To get it done, they need to shed three contracts: Andrew Bogut ($14 million), Richard Jefferson ($11 million) and Andris Biedrins ($9 million). All three are in the final year of their deals, which does help, but no team in the league is touching any of them without a Stevia-level sweetener involved. That means their 2014 first-round pick. It should also mean either Klay Thompson or Harrison Barnes.

(If Golden State gets this done without touching Thompson or Barnes, just...I mean...that's, should not be able to do that.)

This is where Cleveland comes in. With ample cap space, Cleveland can easily eat one, or maybe more, of those contracts—and pick up a nice little something for its trouble.

This is the point of doggedly hoarding cap space for three years. The Cavs have a real shot at landing a legitimate asset: either a young, ultra-talented player or a pick in the "draft of kings" that is 12 months away. When a rebuilding teams clear the deck, this the exact scenario they are looking for. The trades with Sacramento and Memphis were nice, but they are more heavily protected than the White House. This is a shot at a no-strings-attached player, young, cheap and talented. 

Now, this assumes Golden State is able to pull this off. Which, again, is highly doubtful. But if the Warriors are able to do the impossible and sign Dwight Howard, Cleveland absolutely must be one of—if not the—reason why.

Ideally, Chris Grant could poach either Thompson or Barnes. Thompson, in my mind, is way more desirable, but Barnes isn't a bad consolation prize. Either would fit in beautifully in the wine and gold. Unsurprisingly, Golden St. does not want to part with either of them, but that's wildly unrealistic. To sign Dwight Howard, at least one of them will be shipped out.

The dream scenario? Take on Bogut's massive $14 million salary and get Klay Thompson as well. I think to most teams, Bogut would just be the price to pay for acquiring Thompson, but man...Cleveland gets a defensive center (on a one-year deal!) and an awesome, young sniper to play the 3? 
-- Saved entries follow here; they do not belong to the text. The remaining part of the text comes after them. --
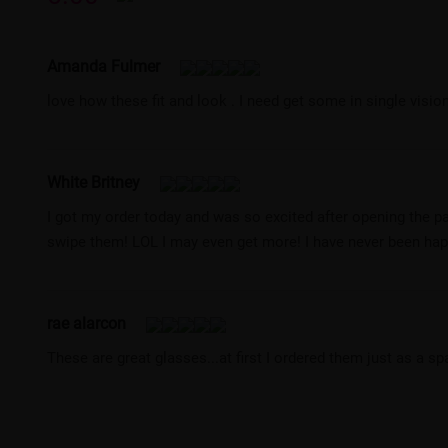
Amanda Fulmer
love how these fit and look . I need get some in single vision.
White Britney
I got my order today and was so excited after opening the p
swipe them! LOL I may even get more! I have never been happi
rae alarcon
These are great glasses...at first I ordered them just as a s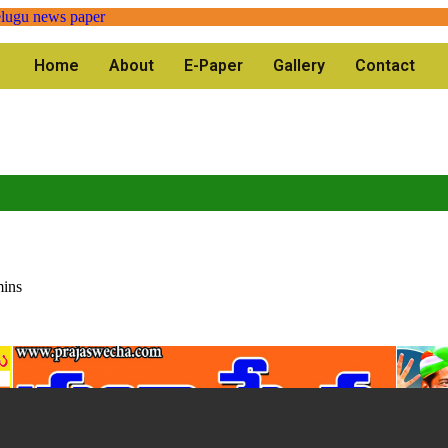
Home
About
E-Paper
Gallery
Contact
mins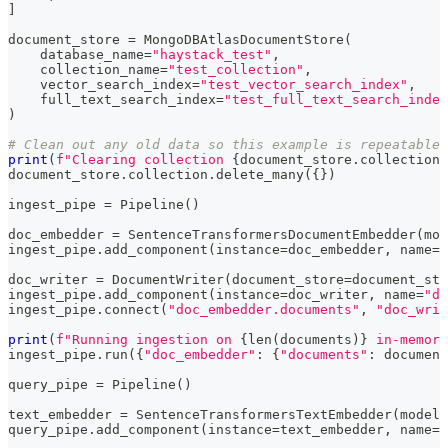
]
document_store 
=
 MongoDBAtlasDocumentStore
(
    database_name
=
"haystack_test"
,
    collection_name
=
"test_collection"
,
    vector_search_index
=
"test_vector_search_index"
,
    full_text_search_index
=
"test_full_text_search_index
)
# Clean out any old data so this example is repeatable
print
(
f"Clearing collection 
{
document_store
.
collection_
document_store
.
collection
.
delete_many
(
{
}
)
ingest_pipe 
=
 Pipeline
(
)
doc_embedder 
=
 SentenceTransformersDocumentEmbedder
(
mod
ingest_pipe
.
add_component
(
instance
=
doc_embedder
,
 name
=
"
doc_writer 
=
 DocumentWriter
(
document_store
=
document_sto
ingest_pipe
.
add_component
(
instance
=
doc_writer
,
 name
=
"do
ingest_pipe
.
connect
(
"doc_embedder.documents"
,
"doc_writ
print
(
f"Running ingestion on 
{
len
(
documents
)
}
 in-memory
ingest_pipe
.
run
(
{
"doc_embedder"
:
{
"documents"
:
 document
query_pipe 
=
 Pipeline
(
)
text_embedder 
=
 SentenceTransformersTextEmbedder
(
model
=
query_pipe
.
add_component
(
instance
=
text_embedder
,
 name
=
"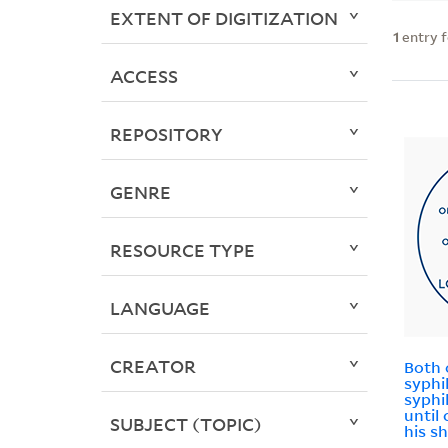
EXTENT OF DIGITIZATION
1
entry 
ACCESS
REPOSITORY
GENRE
RESOURCE TYPE
LANGUAGE
CREATOR
Both 
syphi
syphi
until
SUBJECT (TOPIC)
his s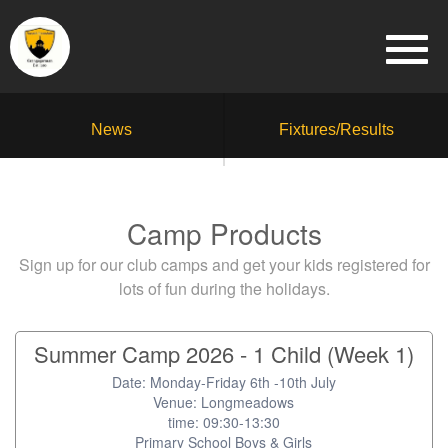
News
Fixtures/Results
Camp Products
Sign up for our club camps and get your kids registered for
lots of fun during the holidays.
Summer Camp 2026 - 1 Child (Week 1)
Date: Monday-Friday 6th -10th July
Venue: Longmeadows
time: 09:30-13:30
Primary School Boys & Girls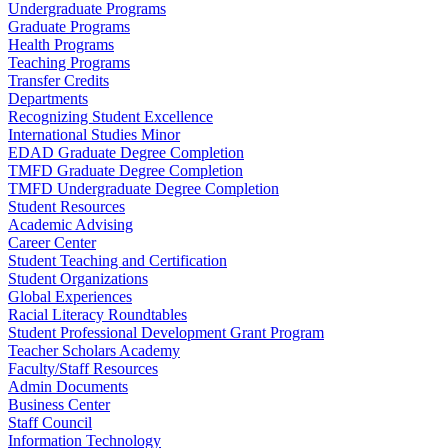
Undergraduate Programs
Graduate Programs
Health Programs
Teaching Programs
Transfer Credits
Departments
Recognizing Student Excellence
International Studies Minor
EDAD Graduate Degree Completion
TMFD Graduate Degree Completion
TMFD Undergraduate Degree Completion
Student Resources
Academic Advising
Career Center
Student Teaching and Certification
Student Organizations
Global Experiences
Racial Literacy Roundtables
Student Professional Development Grant Program
Teacher Scholars Academy
Faculty/Staff Resources
Admin Documents
Business Center
Staff Council
Information Technology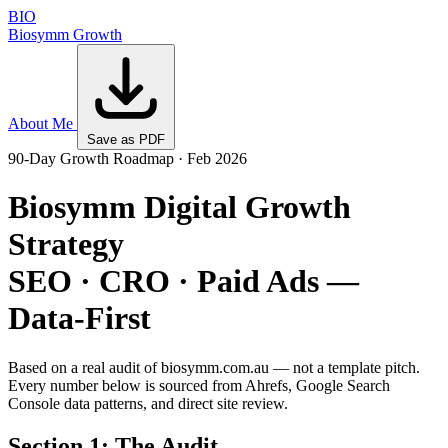
BIO
Biosymm
Growth
About Me
Save as PDF
90-Day Growth Roadmap · Feb 2026
Biosymm Digital Growth
Strategy
SEO · CRO · Paid Ads —
Data-First
Based on a real audit of biosymm.com.au — not a template pitch.
Every number below is sourced from Ahrefs, Google Search
Console data patterns, and direct site review.
Section 1: The Audit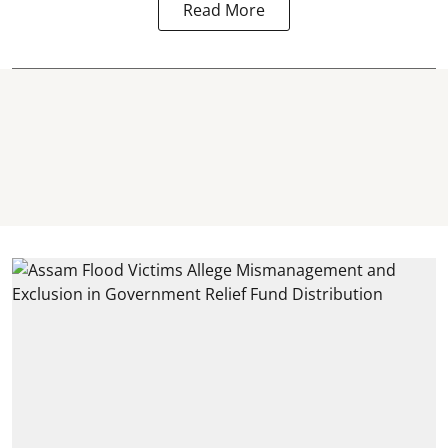
Read More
No exaggeration: That would be a perfect offseason for Grant. That is a never-in-your-wildest-dreams trade. In one fell swoop, he checks off literally every box on Cleveland's offseason wish list. 

Defensive anchor? Check. Legitimate starting small forward? Check. Bench depth? Check. The Warriors would be getting the franchise player, but Grant is general manager of the year.

In a worst-case scenario, Cleveland should take Biedrins and Golden State's first-rounder. I could live with that. But if Thompson or Barnes is on the table, Cleveland should be throwing itself in front of any deal involving either one of them. It needs to do whatever it can to be a part of that transaction. Dan Gilbert has already shown he's willing to pay a terrible salary for assets (Thanks for Kyrie, Baron!) and this would be the best possible version of that strategy.

How good would that Cleveland team be? It would be a lock for the playoffs. No question. If everything broke right, it would have a real shot to sneak into the top half of the Eastern Conference bracket, with a real shot to make some noise in the playoffs. At best, a fringe title contender. In Year 1.

Is this a pipe dream? Yea, probably. Could it be a smoke screen to get the Lakers to deal with the Warriors directly? Perhaps. But crazier things have happened. If this goes down, Cleveland needs to be smack in the middle of it.